Provided data section start

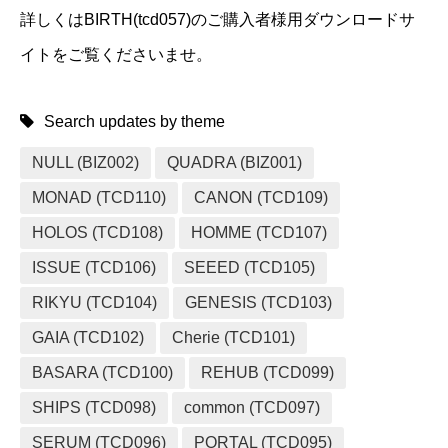
詳しくはBIRTH(tcd057)のご購入者様用ダウンロードサ
イトをご覧くださいませ。
Search updates by theme
NULL (BIZ002)
QUADRA (BIZ001)
MONAD (TCD110)
CANON (TCD109)
HOLOS (TCD108)
HOMME (TCD107)
ISSUE (TCD106)
SEEED (TCD105)
RIKYU (TCD104)
GENESIS (TCD103)
GAIA (TCD102)
Cherie (TCD101)
BASARA (TCD100)
REHUB (TCD099)
SHIPS (TCD098)
common (TCD097)
SERUM (TCD096)
PORTAL (TCD095)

Provided data section end

# [What this task involves]
Word for word, return the records shown above without their pictures.

# [Task answer]
詳しくはBIRTH(tcd057)のご購入者様用ダウンロードサ
イトをご覧くださいませ。
Search updates by theme
NULL (BIZ002)
QUADRA (BIZ001)
MONAD (TCD110)
CANON (TCD109)
HOLOS (TCD108)
HOMME (TCD107)
ISSUE (TCD106)
SEEED (TCD105)
RIKYU (TCD104)
GENESIS (TCD103)
GAIA (TCD102)
Cherie (TCD101)
BASARA (TCD100)
REHUB (TCD099)
SHIPS (TCD098)
common (TCD097)
SERUM (TCD096)
PORTAL (TCD095)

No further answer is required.